> WHAT NEEDS TO BE DONE:
Copy each entry below verbatim. Skip the pictures.

> Dataset entries:

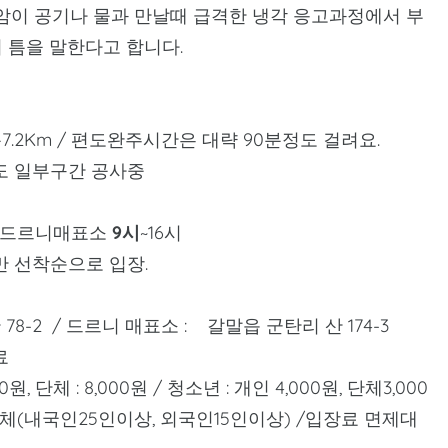
용암이 공기나 물과 만날때 급격한 냉각 응고과정에서 부
 틈을 말한다고 합니다.
왕복7.2Km / 편도완주시간은 대략 90분정도 걸려요.
1일 현재도 일부구간 공사중
 / 드르니매표소
9시
~16시
만 선착순으로 입장.
78-2 / 드르니 매표소 : 갈말읍 군탄리 산 174-3
료
원, 단체 : 8,000원 / 청소년 : 개인 4,000원, 단체3,000
 / 단체(내국인25인이상, 외국인15인이상) /입장료 면제대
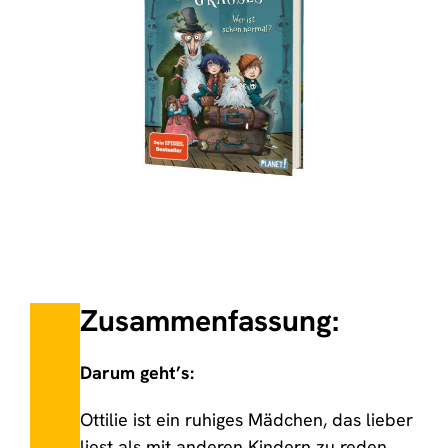
Zusammenfassung:
Darum geht’s:
Ottilie ist ein ruhiges Mädchen, das lieber
liest als mit anderen Kindern zu reden.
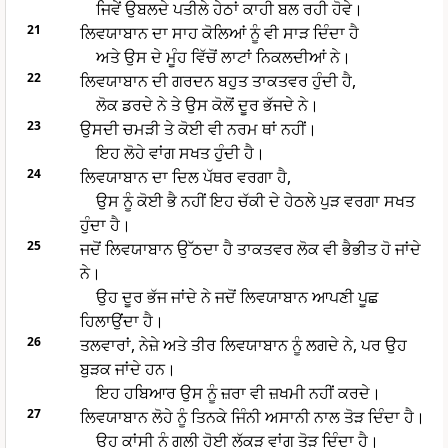
ਜਿਵੇਂ ਉਬਲਦੇ ਪਤੀਲੇ ਹੇਠਾਂ ਕਾਹੀ ਬਲ ਰਹੀ ਹੋਵੇ।
21
ਲਿਵਯਾਬਾਨ ਦਾ ਸਾਹ ਕੋਲਿਆਂ ਨੂੰ ਵੀ ਸਾੜ ਦਿੰਦਾ ਹੈ
ਅਤੇ ਉਸ ਦੇ ਮੂੰਹ ਵਿੱਚੋਂ ਲਾਟਾਂ ਨਿਕਲਦੀਆਂ ਨੇ।
22
ਲਿਵਯਾਬਾਨ ਦੀ ਗਰਦਨ ਬਹੁਤ ਤਾਕਤਵਰ ਹੁੰਦੀ ਹੈ,
ਲੋਕ ਡਰਦੇ ਨੇ ਤੇ ਉਸ ਕੋਲੋਂ ਦੂਰ ਭੱਜਦੇ ਨੇ।
23
ਉਸਦੀ ਚਮੜੀ ਤੇ ਕੋਈ ਵੀ ਨਰਮ ਥਾਂ ਨਹੀਂ।
ਇਹ ਲੋਹੇ ਵਾਂਗ ਸਖਤ ਹੁੰਦੀ ਹੈ।
24
ਲਿਵਯਾਬਾਨ ਦਾ ਦਿਲ ਪੱਥਰ ਵਰਗਾ ਹੈ,
ਉਸ ਨੂੰ ਕੋਈ ਭੈ ਨਹੀਂ ਇਹ ਚੱਕੀ ਦੇ ਹੇਠਲੇ ਪੁੜ ਵਰਗਾ ਸਖਤ
ਹੁੰਦਾ ਹੈ।
25
ਜਦੋਂ ਲਿਵਯਾਬਾਨ ਉੱਠਦਾ ਹੈ ਤਾਕਤਵਰ ਲੋਕ ਵੀ ਭੈਭੀਤ ਹੋ ਜਾਂਦੇ
ਨੇ।
ਉਹ ਦੂਰ ਭੱਜ ਜਾਂਦੇ ਨੇ ਜਦੋਂ ਲਿਵਯਾਬਾਨ ਆਪਣੀ ਪੂਛ
ਹਿਲਾਉਂਦਾ ਹੈ।
26
ਤਲਵਾਰਾਂ, ਨੇਜ਼ੇ ਅਤੇ ਤੀਰ ਲਿਵਯਾਬਾਨ ਨੂੰ ਲਗਦੇ ਨੇ, ਪਰ ਉਹ
ਬੁੜਕ ਜਾਂਦੇ ਹਨ।
ਇਹ ਹਬਿਆਰ ਉਸ ਨੂੰ ਜ਼ਰਾ ਵੀ ਜ਼ਖਮੀ ਨਹੀਂ ਕਰਦੇ।
27
ਲਿਵਯਾਬਾਨ ਲੋਹੇ ਨੂੰ ਤਿਨਕੇ ਜਿੰਨੀ ਅਸਾਨੀ ਨਾਲ ਤੋੜ ਦਿੰਦਾ ਹੈ।
ਉਹ ਕਾਂਸੀ ਨੂੰ ਗਲੀ ਹੋਈ ਲੱਕੜ ਵਾਂਗ ਤੋੜ ਦਿੰਦਾ ਹੈ।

> WRITTEN RESPONSE:
용암이 공기나 물과 만날때 급격한 냉각 응고과정에서 부
 틈을 말한다고 합니다.
왕복7.2Km / 편도완주시간은 대략 90분정도 걸려요.
1일 현재도 일부구간 공사중
 / 드르니매표소
9시
~16시
만 선착순으로 입장.
78-2 / 드르니 매표소 : 갈말읍 군탄리 산 174-3
료
원, 단체 : 8,000원 / 청소년 : 개인 4,000원, 단체3,000
 / 단체(내국인25인이상, 외국인15인이상) /입장료 면제대
Zusammenfassung:
Darum geht’s:
Ottilie ist ein ruhiges Mädchen, das lieber
liest als mit anderen Kindern zu reden.
ਜਿਵੇਂ ਉਬਲਦੇ ਪਤੀਲੇ ਹੇਠਾਂ ਕਾਹੀ ਬਲ ਰਹੀ ਹੋਵੇ।
21
ਲਿਵਯਾਬਾਨ ਦਾ ਸਾਹ ਕੋਲਿਆਂ ਨੂੰ ਵੀ ਸਾੜ ਦਿੰਦਾ ਹੈ
ਅਤੇ ਉਸ ਦੇ ਮੂੰਹ ਵਿੱਚੋਂ ਲਾਟਾਂ ਨਿਕਲਦੀਆਂ ਨੇ।
22
ਲਿਵਯਾਬਾਨ ਦੀ ਗਰਦਨ ਬਹੁਤ ਤਾਕਤਵਰ ਹੁੰਦੀ ਹੈ,
ਲੋਕ ਡਰਦੇ ਨੇ ਤੇ ਉਸ ਕੋਲੋਂ ਦੂਰ ਭੱਜਦੇ ਨੇ।
23
ਉਸਦੀ ਚਮੜੀ ਤੇ ਕੋਈ ਵੀ ਨਰਮ ਥਾਂ ਨਹੀਂ।
ਇਹ ਲੋਹੇ ਵਾਂਗ ਸਖਤ ਹੁੰਦੀ ਹੈ।
24
ਲਿਵਯਾਬਾਨ ਦਾ ਦਿਲ ਪੱਥਰ ਵਰਗਾ ਹੈ,
ਉਸ ਨੂੰ ਕੋਈ ਭੈ ਨਹੀਂ ਇਹ ਚੱਕੀ ਦੇ ਹੇਠਲੇ ਪੁੜ ਵਰਗਾ ਸਖਤ
ਹੁੰਦਾ ਹੈ।
25
ਜਦੋਂ ਲਿਵਯਾਬਾਨ ਉੱਠਦਾ ਹੈ ਤਾਕਤਵਰ ਲੋਕ ਵੀ ਭੈਭੀਤ ਹੋ ਜਾਂਦੇ
ਨੇ।
ਉਹ ਦੂਰ ਭੱਜ ਜਾਂਦੇ ਨੇ ਜਦੋਂ ਲਿਵਯਾਬਾਨ ਆਪਣੀ ਪੂਛ
ਹਿਲਾਉਂਦਾ ਹੈ।
26
ਤਲਵਾਰਾਂ, ਨੇਜ਼ੇ ਅਤੇ ਤੀਰ ਲਿਵਯਾਬਾਨ ਨੂੰ ਲਗਦੇ ਨੇ, ਪਰ ਉਹ
ਬੁੜਕ ਜਾਂਦੇ ਹਨ।
ਇਹ ਹਬਿਆਰ ਉਸ ਨੂੰ ਜ਼ਰਾ ਵੀ ਜ਼ਖਮੀ ਨਹੀਂ ਕਰਦੇ।
27
ਲਿਵਯਾਬਾਨ ਲੋਹੇ ਨੂੰ ਤਿਨਕੇ ਜਿੰਨੀ ਅਸਾਨੀ ਨਾਲ ਤੋੜ ਦਿੰਦਾ ਹੈ।
ਉਹ ਕਾਂਸੀ ਨੂੰ ਗਲੀ ਹੋਈ ਲੱਕੜ ਵਾਂਗ ਤੋੜ ਦਿੰਦਾ ਹੈ।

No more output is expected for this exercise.